▸ Task to carry out:
Transcribe the records below exactly, from their first line through the line containing "- More fun features". Omit every line after it.

▸ Extracted information:
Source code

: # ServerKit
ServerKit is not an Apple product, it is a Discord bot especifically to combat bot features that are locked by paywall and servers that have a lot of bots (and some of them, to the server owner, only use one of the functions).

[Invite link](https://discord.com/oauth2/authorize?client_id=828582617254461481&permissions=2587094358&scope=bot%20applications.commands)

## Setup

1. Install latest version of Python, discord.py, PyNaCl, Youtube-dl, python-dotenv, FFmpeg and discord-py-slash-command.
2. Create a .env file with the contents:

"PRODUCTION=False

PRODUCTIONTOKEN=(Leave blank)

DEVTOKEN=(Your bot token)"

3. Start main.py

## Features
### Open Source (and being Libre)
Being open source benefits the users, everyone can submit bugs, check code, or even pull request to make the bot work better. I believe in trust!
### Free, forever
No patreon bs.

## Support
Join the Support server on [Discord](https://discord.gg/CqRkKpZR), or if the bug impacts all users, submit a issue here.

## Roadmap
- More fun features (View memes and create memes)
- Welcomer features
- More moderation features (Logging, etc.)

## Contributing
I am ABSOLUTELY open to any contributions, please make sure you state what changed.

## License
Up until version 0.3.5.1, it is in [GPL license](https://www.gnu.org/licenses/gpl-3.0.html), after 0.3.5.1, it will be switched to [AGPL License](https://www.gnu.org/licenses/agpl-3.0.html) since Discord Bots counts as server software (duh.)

▸ Task result:
Source code

: # ServerKit
ServerKit is not an Apple product, it is a Discord bot especifically to combat bot features that are locked by paywall and servers that have a lot of bots (and some of them, to the server owner, only use one of the functions).

[Invite link](https://discord.com/oauth2/authorize?client_id=828582617254461481&permissions=2587094358&scope=bot%20applications.commands)

## Setup

1. Install latest version of Python, discord.py, PyNaCl, Youtube-dl, python-dotenv, FFmpeg and discord-py-slash-command.
2. Create a .env file with the contents:

"PRODUCTION=False

PRODUCTIONTOKEN=(Leave blank)

DEVTOKEN=(Your bot token)"

3. Start main.py

## Features
### Open Source (and being Libre)
Being open source benefits the users, everyone can submit bugs, check code, or even pull request to make the bot work better. I believe in trust!
### Free, forever
No patreon bs.

## Support
Join the Support server on [Discord](https://discord.gg/CqRkKpZR), or if the bug impacts all users, submit a issue here.

## Roadmap
- More fun features (View memes and create memes)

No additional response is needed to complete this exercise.